When it comes to cloud computing and cloud native computing, application and network security take on a new dimension. Meeting this new set of requirements can be a challenge to companies and tool-makers currently focused on enterprise security. Witness the 2019 acquisition of cloud native security vendor Twistlock by traditional enterprise software vendor Palo Alto Networks.
Cloud native security has a new set of priorities that need to be addressed, which we will follow here closely as we track the development and adoption of cloud native security tools, as well as the evolution of traditional security tools into this marketplace. Such tools should be API-first. They need to integrate easily within DevOps and CI/CD frameworks (“DevSecOps”). They need to offer real-time feedback and they need to be easily licensed for cloud computing environments. Present-day security vendors, except those devoted to the cloud native space, such as Aqua Security, have difficulty with all these requirements (Hence the acquisitions).

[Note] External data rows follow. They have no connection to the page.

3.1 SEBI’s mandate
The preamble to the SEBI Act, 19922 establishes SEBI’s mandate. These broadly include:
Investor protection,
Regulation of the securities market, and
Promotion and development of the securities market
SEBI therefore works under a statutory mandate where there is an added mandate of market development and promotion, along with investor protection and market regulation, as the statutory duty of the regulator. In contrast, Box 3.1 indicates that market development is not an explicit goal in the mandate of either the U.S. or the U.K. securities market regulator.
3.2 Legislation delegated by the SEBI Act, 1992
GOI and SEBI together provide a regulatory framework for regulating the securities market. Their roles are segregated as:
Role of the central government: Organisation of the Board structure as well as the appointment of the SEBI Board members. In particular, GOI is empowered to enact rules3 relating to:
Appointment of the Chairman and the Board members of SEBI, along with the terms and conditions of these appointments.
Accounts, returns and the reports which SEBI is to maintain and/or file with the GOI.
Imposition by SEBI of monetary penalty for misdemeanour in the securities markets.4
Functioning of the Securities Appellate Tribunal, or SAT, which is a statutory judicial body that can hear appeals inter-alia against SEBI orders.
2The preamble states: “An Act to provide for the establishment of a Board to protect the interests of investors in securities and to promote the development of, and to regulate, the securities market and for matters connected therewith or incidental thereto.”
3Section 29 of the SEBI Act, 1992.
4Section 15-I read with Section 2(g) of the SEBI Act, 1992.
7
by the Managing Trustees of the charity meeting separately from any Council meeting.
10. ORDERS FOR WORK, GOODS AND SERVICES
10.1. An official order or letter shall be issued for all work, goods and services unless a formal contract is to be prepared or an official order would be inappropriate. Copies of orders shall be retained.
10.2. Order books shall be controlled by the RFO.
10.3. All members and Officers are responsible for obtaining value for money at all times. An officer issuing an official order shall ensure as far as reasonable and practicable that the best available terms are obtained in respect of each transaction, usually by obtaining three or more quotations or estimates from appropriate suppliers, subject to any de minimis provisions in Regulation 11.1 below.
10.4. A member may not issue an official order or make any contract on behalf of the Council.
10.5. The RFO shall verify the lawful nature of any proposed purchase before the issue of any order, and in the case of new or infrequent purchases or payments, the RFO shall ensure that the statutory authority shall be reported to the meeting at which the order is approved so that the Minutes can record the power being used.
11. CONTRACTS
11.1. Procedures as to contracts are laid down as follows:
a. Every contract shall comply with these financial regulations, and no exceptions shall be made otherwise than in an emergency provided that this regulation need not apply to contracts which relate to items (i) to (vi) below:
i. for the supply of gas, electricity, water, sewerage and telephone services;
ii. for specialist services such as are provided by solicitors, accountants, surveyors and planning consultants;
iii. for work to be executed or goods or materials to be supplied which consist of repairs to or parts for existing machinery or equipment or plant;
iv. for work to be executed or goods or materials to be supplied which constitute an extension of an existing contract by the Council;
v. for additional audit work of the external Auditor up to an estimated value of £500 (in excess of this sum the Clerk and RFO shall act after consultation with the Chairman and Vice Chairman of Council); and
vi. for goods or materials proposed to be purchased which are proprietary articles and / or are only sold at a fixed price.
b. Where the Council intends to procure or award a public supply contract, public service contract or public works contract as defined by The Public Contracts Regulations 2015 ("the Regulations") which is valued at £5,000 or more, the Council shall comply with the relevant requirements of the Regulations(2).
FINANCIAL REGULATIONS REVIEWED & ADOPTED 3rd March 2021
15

What these tool and service providers should be addressing, and what we also will follow, are the new requirements that come with introducing the container and the container orchestrator into a production environment. Container images must be scanned for buggy dependencies. Security policies for pods must be established.
Google itself has thrown itself into an entirely new security architecture for its own cloud, called the Zero-Trust model, which assumes a company firewall will be breached, so it is better to secure the application at the level of the user and device permissions.

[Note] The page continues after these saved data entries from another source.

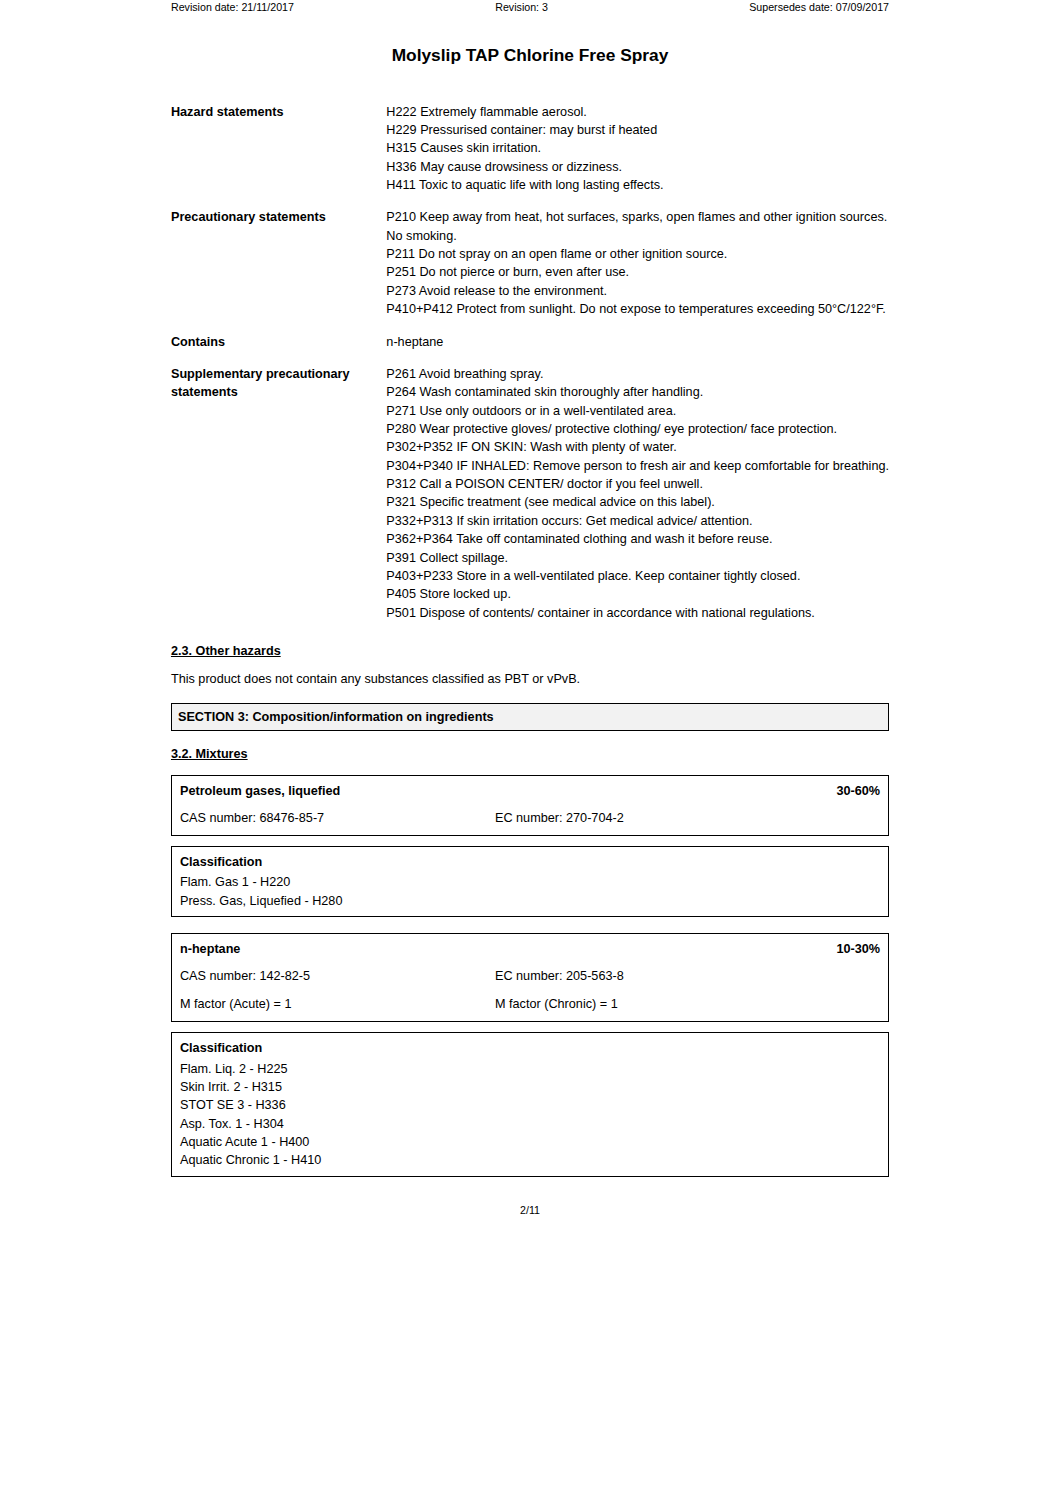Revision date: 21/11/2017 Revision: 3 Supersedes date: 07/09/2017
Molyslip TAP Chlorine Free Spray
| Hazard statements | H222 Extremely flammable aerosol. H229 Pressurised container: may burst if heated H315 Causes skin irritation. H336 May cause drowsiness or dizziness. H411 Toxic to aquatic life with long lasting effects. |
| Precautionary statements | P210 Keep away from heat, hot surfaces, sparks, open flames and other ignition sources. No smoking. P211 Do not spray on an open flame or other ignition source. P251 Do not pierce or burn, even after use. P273 Avoid release to the environment. P410+P412 Protect from sunlight. Do not expose to temperatures exceeding 50°C/122°F. |
| Contains | n-heptane |
| Supplementary precautionary statements | P261 Avoid breathing spray. P264 Wash contaminated skin thoroughly after handling. P271 Use only outdoors or in a well-ventilated area. P280 Wear protective gloves/ protective clothing/ eye protection/ face protection. P302+P352 IF ON SKIN: Wash with plenty of water. P304+P340 IF INHALED: Remove person to fresh air and keep comfortable for breathing. P312 Call a POISON CENTER/ doctor if you feel unwell. P321 Specific treatment (see medical advice on this label). P332+P313 If skin irritation occurs: Get medical advice/ attention. P362+P364 Take off contaminated clothing and wash it before reuse. P391 Collect spillage. P403+P233 Store in a well-ventilated place. Keep container tightly closed. P405 Store locked up. P501 Dispose of contents/ container in accordance with national regulations. |
2.3. Other hazards
This product does not contain any substances classified as PBT or vPvB.
SECTION 3: Composition/information on ingredients
3.2. Mixtures
Petroleum gases, liquefied 30-60%
CAS number: 68476-85-7 EC number: 270-704-2
Classification
Flam. Gas 1 - H220
Press. Gas, Liquefied - H280
n-heptane 10-30%
CAS number: 142-82-5 EC number: 205-563-8
M factor (Acute) = 1 M factor (Chronic) = 1
Classification
Flam. Liq. 2 - H225
Skin Irrit. 2 - H315
STOT SE 3 - H336
Asp. Tox. 1 - H304
Aquatic Acute 1 - H400
Aquatic Chronic 1 - H410
2/11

The Internet-based collaborative model of application development needs to be better addressed as well. This is sometimes referred to as supply-chain security, where you need to not only worry about the security of your code, but the code you get from other sources, as well as the authentication measures used by these third parties. One break anywhere in the chain could lead to trouble in your operations This became evident with the Docker Hub intrusion in early 2019, which also affected GitHub, BitBucket and other public/private cloud-based repositories.